You know the rest of the story, son. Everyone survived, miracles all around. Things went back to normal for your mother and you were a happy, healthy baby. But that thing never left me. It would show up at my hotels when I was traveling for work, eating crackers so you and your mom could eat what you wanted. It showed up when your brother was born and the doctors said this time would almost certainly kill your mother. It showed up when you came out of the closet and all I could think about was the AIDS crisis your mother and I lived through. It kept coming back, cause up until you were born, I’d never really feared losing something so much.

So I gave you up. When your mom started asking questions, I shut her out. I was cold and callous, so maybe you wouldn’t feel so bad when I finally pushed you all away. I thought that if I could remove you from my life, I wouldn’t fear losing you so much. And then maybe that creature would leave us alone.

But it didn’t. Even after your mom left and took you with her, after I stopped working overtime and let you fend for yourself. Hell, if anything, it got closer to me. I knew that as long as my family was alive, I’d have to deal with this thing. What was I supposed to do? Kill you? I thought about it once, only for a second, but boy did that thing seem to like the idea.

If you’re still reading this, then I’m assuming it has latched on to you now. It wouldn’t last long on your brother, but you, boy it’d eat you right up. That’s why I used to make you watch all those scary movies. I thought it might toughen you up a bit, but it did the opposite. When you started telling your mom I was scratching at your window at night to spook you, that’s when I decided I needed to make you all leave. Because, Charlie, I wasn’t doing it. When I swore to your mother it wasn’t me, I wasn’t lying, but I couldn’t tell her the truth. She would have had me committed and it would have been free to get you.

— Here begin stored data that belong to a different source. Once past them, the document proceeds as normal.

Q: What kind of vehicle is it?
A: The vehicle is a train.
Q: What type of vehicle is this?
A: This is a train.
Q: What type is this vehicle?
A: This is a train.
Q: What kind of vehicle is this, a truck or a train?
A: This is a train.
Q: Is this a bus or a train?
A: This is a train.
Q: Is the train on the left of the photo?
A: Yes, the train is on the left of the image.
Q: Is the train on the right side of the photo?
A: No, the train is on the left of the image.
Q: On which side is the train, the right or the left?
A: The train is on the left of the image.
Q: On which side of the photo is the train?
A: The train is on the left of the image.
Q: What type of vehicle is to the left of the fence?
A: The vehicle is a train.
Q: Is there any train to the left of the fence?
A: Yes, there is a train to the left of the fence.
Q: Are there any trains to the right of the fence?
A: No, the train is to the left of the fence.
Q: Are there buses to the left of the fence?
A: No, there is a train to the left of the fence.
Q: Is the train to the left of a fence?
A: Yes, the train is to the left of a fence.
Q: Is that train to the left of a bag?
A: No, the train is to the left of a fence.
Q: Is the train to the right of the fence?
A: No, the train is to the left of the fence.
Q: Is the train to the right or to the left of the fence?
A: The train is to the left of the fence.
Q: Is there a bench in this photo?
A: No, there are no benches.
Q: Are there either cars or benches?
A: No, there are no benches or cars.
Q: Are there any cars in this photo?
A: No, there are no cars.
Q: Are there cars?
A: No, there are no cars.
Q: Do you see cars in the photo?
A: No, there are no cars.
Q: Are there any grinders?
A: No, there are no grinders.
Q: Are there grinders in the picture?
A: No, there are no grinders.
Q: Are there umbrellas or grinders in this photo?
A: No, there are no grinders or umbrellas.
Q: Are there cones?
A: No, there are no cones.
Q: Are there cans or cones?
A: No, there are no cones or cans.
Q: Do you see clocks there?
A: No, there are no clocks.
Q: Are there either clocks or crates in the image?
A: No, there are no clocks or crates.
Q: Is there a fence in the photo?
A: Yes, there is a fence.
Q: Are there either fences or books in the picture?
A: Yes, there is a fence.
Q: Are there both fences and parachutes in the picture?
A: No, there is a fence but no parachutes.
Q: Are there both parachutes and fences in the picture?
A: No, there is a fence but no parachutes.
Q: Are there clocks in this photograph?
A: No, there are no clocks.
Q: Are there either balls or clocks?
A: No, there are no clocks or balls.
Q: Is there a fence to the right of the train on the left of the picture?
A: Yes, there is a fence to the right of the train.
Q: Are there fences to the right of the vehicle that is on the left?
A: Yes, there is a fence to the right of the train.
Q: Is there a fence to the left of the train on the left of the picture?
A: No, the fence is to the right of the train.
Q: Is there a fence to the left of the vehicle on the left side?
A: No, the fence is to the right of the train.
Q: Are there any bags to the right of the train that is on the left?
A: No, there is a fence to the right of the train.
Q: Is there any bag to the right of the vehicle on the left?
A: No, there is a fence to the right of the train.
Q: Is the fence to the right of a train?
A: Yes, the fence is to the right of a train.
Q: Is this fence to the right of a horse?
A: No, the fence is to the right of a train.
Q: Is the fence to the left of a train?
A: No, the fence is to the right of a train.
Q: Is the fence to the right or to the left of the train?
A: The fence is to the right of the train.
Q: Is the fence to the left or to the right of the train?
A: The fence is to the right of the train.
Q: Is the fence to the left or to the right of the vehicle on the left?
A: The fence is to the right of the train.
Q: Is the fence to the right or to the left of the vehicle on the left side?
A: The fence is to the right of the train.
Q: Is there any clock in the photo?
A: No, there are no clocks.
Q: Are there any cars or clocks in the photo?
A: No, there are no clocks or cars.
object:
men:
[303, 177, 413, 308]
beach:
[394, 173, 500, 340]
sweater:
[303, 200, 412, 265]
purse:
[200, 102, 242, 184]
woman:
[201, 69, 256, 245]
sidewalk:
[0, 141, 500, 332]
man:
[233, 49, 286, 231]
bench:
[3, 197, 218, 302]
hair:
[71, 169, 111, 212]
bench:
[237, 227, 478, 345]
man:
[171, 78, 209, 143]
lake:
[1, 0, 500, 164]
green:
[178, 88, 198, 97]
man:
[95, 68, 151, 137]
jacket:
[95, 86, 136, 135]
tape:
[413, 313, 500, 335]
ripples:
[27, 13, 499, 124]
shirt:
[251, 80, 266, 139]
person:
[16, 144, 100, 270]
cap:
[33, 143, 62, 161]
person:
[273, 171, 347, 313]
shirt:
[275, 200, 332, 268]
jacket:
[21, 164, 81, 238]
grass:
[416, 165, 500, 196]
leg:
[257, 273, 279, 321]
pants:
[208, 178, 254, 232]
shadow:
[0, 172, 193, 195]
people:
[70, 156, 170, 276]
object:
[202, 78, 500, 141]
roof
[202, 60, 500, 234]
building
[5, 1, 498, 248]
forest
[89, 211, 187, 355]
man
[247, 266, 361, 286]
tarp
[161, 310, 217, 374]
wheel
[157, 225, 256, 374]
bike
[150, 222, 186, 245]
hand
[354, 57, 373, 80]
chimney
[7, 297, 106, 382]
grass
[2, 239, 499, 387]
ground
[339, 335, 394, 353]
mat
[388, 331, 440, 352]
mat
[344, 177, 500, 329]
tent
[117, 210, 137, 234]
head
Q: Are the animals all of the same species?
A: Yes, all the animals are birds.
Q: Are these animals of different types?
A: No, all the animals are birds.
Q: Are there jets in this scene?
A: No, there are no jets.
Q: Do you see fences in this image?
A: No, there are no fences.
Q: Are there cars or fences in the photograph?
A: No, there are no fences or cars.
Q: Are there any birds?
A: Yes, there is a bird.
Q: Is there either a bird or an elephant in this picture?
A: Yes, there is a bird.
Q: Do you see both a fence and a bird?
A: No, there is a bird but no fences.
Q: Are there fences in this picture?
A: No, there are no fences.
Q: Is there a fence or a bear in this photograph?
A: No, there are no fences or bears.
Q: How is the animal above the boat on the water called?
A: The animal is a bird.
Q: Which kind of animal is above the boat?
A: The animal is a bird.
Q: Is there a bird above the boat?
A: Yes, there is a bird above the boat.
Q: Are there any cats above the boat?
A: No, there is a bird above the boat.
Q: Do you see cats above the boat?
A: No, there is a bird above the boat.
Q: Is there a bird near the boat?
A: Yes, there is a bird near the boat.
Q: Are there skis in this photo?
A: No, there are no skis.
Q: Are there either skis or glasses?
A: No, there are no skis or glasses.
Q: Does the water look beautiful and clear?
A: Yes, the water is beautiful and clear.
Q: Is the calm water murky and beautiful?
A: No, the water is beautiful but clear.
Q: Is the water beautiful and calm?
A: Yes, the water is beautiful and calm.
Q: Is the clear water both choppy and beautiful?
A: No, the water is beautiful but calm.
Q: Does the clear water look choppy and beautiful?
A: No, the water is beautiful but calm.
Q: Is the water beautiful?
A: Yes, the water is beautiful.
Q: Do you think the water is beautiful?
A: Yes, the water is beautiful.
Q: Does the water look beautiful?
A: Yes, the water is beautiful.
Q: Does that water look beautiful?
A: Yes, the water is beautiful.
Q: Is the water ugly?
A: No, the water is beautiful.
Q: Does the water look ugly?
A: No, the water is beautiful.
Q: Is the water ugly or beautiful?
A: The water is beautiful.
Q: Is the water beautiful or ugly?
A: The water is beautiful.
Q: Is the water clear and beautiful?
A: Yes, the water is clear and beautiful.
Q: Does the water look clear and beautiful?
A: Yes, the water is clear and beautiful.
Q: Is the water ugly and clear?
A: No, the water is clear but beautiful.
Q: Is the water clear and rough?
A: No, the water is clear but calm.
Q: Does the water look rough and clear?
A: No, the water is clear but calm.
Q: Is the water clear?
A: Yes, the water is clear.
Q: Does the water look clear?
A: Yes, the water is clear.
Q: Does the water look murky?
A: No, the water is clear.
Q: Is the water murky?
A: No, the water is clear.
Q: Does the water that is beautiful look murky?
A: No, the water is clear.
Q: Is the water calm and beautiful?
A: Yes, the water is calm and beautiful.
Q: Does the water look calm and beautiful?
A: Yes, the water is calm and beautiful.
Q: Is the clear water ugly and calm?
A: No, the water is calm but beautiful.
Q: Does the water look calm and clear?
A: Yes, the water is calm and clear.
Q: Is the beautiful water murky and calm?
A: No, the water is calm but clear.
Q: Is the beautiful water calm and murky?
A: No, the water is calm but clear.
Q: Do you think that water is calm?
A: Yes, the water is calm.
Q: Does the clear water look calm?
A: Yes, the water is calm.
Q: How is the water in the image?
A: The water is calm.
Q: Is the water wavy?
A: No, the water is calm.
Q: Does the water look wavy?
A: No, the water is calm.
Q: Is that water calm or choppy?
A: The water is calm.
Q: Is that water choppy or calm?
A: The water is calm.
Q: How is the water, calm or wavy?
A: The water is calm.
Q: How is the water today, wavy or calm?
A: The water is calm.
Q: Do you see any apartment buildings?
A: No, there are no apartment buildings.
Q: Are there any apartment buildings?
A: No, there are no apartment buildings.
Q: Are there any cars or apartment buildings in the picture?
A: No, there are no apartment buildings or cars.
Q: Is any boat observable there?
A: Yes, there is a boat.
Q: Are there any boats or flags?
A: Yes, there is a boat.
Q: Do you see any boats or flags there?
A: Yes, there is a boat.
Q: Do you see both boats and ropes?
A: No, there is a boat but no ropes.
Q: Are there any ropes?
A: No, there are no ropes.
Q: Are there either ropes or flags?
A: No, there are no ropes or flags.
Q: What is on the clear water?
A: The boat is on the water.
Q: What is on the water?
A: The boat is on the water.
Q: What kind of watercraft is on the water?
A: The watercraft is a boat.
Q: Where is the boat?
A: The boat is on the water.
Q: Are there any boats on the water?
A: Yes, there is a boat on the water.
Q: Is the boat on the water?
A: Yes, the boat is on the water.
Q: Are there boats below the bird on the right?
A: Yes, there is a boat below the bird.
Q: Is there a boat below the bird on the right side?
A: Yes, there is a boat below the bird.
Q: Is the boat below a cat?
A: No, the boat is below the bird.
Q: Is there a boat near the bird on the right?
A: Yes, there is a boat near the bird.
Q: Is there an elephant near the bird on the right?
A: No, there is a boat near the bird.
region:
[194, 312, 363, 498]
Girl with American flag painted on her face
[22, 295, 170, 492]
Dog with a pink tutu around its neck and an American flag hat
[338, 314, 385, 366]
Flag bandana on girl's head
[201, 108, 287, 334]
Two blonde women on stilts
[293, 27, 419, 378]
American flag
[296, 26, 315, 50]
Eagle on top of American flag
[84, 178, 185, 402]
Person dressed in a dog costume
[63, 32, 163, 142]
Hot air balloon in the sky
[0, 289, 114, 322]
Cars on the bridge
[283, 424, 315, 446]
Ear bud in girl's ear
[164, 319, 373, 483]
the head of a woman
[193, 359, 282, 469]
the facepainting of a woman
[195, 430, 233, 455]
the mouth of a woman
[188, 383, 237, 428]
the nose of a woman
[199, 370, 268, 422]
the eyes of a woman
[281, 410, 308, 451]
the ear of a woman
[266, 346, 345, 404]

I’m sorry son, but I’m sure that doesn’t mean much now. I’ll be dead soon enough. You’ll find my body the next time you come over to write. I’m sure it’ll look like a heart attack, but eventually you figure it out. This thing, well, it can’t live on fear alone. At least, not the kind of fear your body can sustain. It’s been growing more and more violent the last few days. Soon I think it’ll scare me to death.

Isn’t that ridiculous?

The letter just stopped there. There was no signature, nothing else. I sat in the attic with the letter in my hand for a few minutes, pondering. I got the distinct feeling that I wasn’t alone anymore, but my mind was racing too fast for me to care. All the years of nightmares, the doctor’s appointments and therapy referrals, and it turns out I’d been right the whole time.

I stared blankly down at the letter, thoughts and memories flooding my mind. Every spook, every fright in the middle of the night, possibly every single time I’d been afraid in my whole life, I’d been feeding this thing. No wonder I struggled with drugs and depression. And no wonder I didn’t hear it behind me.

Its mocking laugh didn’t startle me as much as the coldness of its touch. It gripped my shoulders, and it pushed. I tumbled through the attic door frame, wincing as I braced to hit the ground. I heard the crack of bone as I landed face first into the garage floor below. Its foul tongue caressed my face before I lost consciousness.